The subtle yet cumulative interaction of design and process marginalities means that each fault mechanism targeted by ATPG techniques can be activated by several different patterning or material related non-idealities on the wafer. Thus, capturing structural failures in the IC logic does not necessarily point to a single physical failure mechanism. In actual practice, the diagnostic methods provide a relatively large set of candidates, each of which may be responsible for the failure at varying probability. Deploying this methodology, while better than the functional testing-based methods, still does not pinpoint a specific root cause. Rather, it points to several probable causes, when attempting to isolate the physical failure mechanism for corrective action.

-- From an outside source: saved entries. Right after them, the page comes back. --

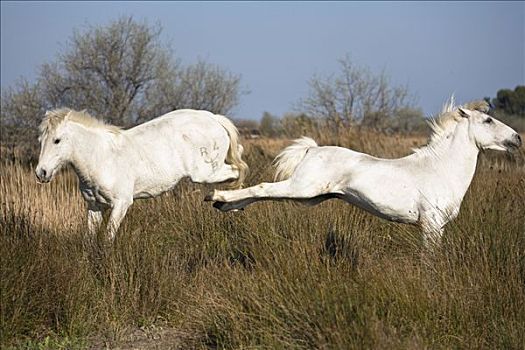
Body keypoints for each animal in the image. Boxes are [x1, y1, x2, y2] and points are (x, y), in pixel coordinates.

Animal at [35, 108, 249, 238]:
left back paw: (232, 204)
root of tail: (213, 118)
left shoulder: (121, 204)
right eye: (40, 140)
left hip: (206, 173)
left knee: (238, 169)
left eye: (57, 140)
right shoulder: (94, 206)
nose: (41, 173)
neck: (101, 158)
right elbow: (89, 239)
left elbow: (108, 237)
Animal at [208, 98, 520, 246]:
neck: (439, 170)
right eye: (488, 120)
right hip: (303, 188)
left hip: (309, 195)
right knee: (262, 188)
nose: (517, 138)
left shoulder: (438, 227)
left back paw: (225, 206)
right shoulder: (431, 225)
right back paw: (217, 197)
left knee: (264, 194)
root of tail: (312, 150)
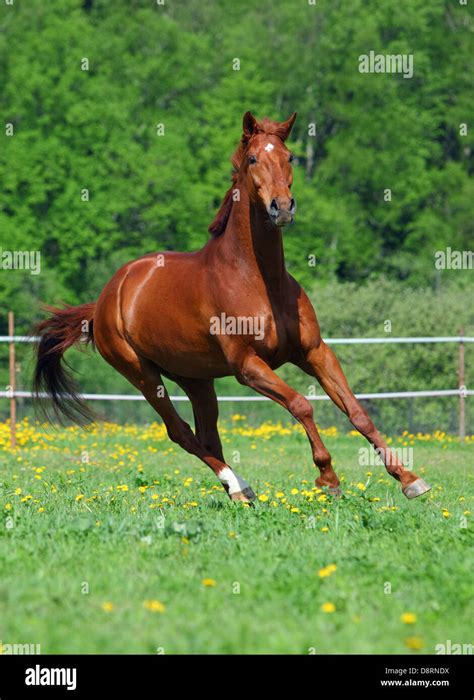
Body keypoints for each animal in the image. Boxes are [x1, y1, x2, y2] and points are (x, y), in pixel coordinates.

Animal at [35, 110, 432, 504]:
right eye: (253, 158)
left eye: (289, 157)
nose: (282, 208)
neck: (260, 281)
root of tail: (106, 298)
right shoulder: (248, 366)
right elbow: (301, 404)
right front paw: (328, 478)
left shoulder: (315, 352)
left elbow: (357, 411)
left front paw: (409, 479)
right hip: (142, 374)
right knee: (180, 432)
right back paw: (239, 484)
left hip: (195, 379)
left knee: (206, 434)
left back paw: (238, 491)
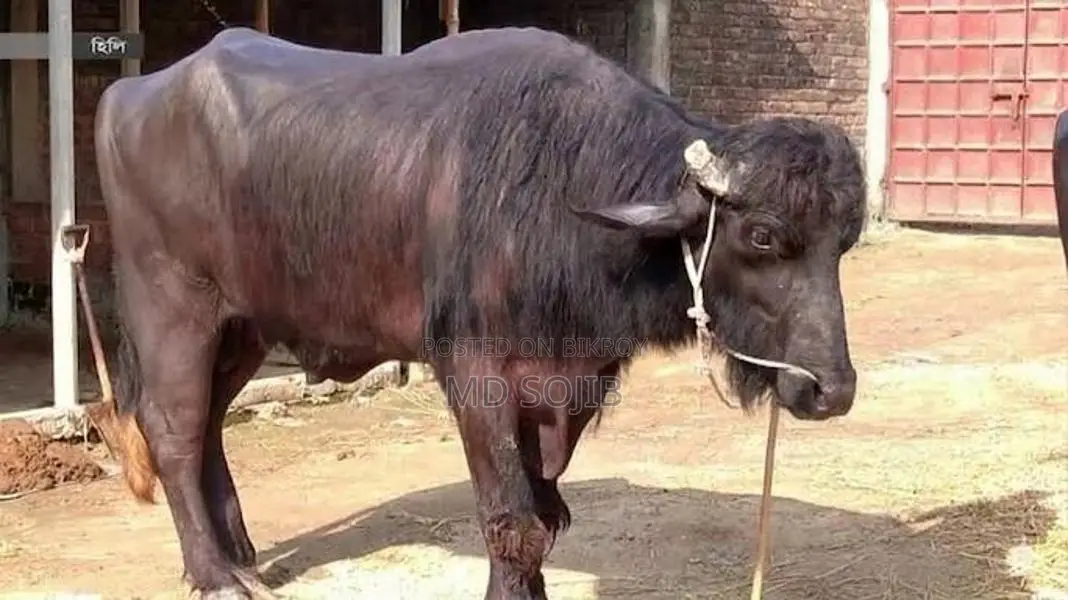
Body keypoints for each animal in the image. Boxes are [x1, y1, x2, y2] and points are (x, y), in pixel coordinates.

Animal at [96, 26, 866, 600]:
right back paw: (214, 573)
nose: (829, 390)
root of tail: (129, 95)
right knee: (172, 429)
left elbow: (545, 516)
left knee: (209, 424)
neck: (559, 191)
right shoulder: (475, 374)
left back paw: (242, 554)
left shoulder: (571, 384)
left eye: (845, 239)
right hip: (172, 306)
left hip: (245, 324)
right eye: (761, 236)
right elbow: (513, 522)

As IC vendors increasingly converge on DFT and ATPG methodologies, the very differentiation promised by the structural testing approach actually becomes an equalizer. Differentiation is now shifting to IC vendors that can drive rapid analysis of large diagnostics datasets toward corrective action in a prioritized manner, as they are able to extract maximum usable information from their first silicon test output. This would allow them to address more issues with fewer re-spins, and thus claim the early market position. They would also benefit from a chip supply line fully capable of meeting market demand at the top of the pricing curve. As a side benefit, they would be able to reduce their test costs by removing the redundant test portions.

Leading IC vendors have recognized this change in the nature of yield learning. Some have started building the basic infrastructure internally, to help them navigate this change. But the challenges are significant. The design-process interactions that manifest themselves in test fails are highly complex and subtle. The analysis required to distill these towards corrective action is a hugely complex undertaking in itself. First, it requires seamless exchange of information between the domains of design, manufacturing and test. Second, it must enable users to not only connect and integrate data from these domains, but also to cross-correlate them and analyze the results in a statistically valid manner. Visualizing the logical failures in relation to the electrical circuitry and then relating them to the physical patterns on the wafer is a formidable challenge. Hence, an extremely wide choice of frames of reference for failure visualization and the ability to move between each of them with complete back-tracking capability become necessary components of such an analysis.

A typical use case for this type of analysis system would be first-silicon characterization. With diagnostics data from several wafers worth of dies, the first task would be to separate the failing dies into systematic and random failures. Failing cells and nets would need to be examined for systematic failure mechanisms. Here, the failing cell locations need to be correlated to known sensitivities from signoff steps in the design flow, such as near-critical timing sensitivity, a possible bridging fault, or a lithographic marginality in a cell identified by model-based physical verification. The correlations found would then need to be statistically confirmed and prioritized for physical failure analysis. Remaining failing dies would be treated as affected by random mechanisms. Composite die-stack of all the failing cell and net candidates would be correlated to critical area analysis (CAA) data as well as minimum design-rule flags. The failures that are spatially correlated to these known hotspots would then be separated out for further analysis of random defect based failures. Being able to exercise such a complex analysis flow without having to hop across several different point tools would be a tremendous time saver. This contiguous and continuous set of analytical and visualization capabilities would then become the ultimate means for IC vendors to differentiate themselves in an increasingly challenging industry environment.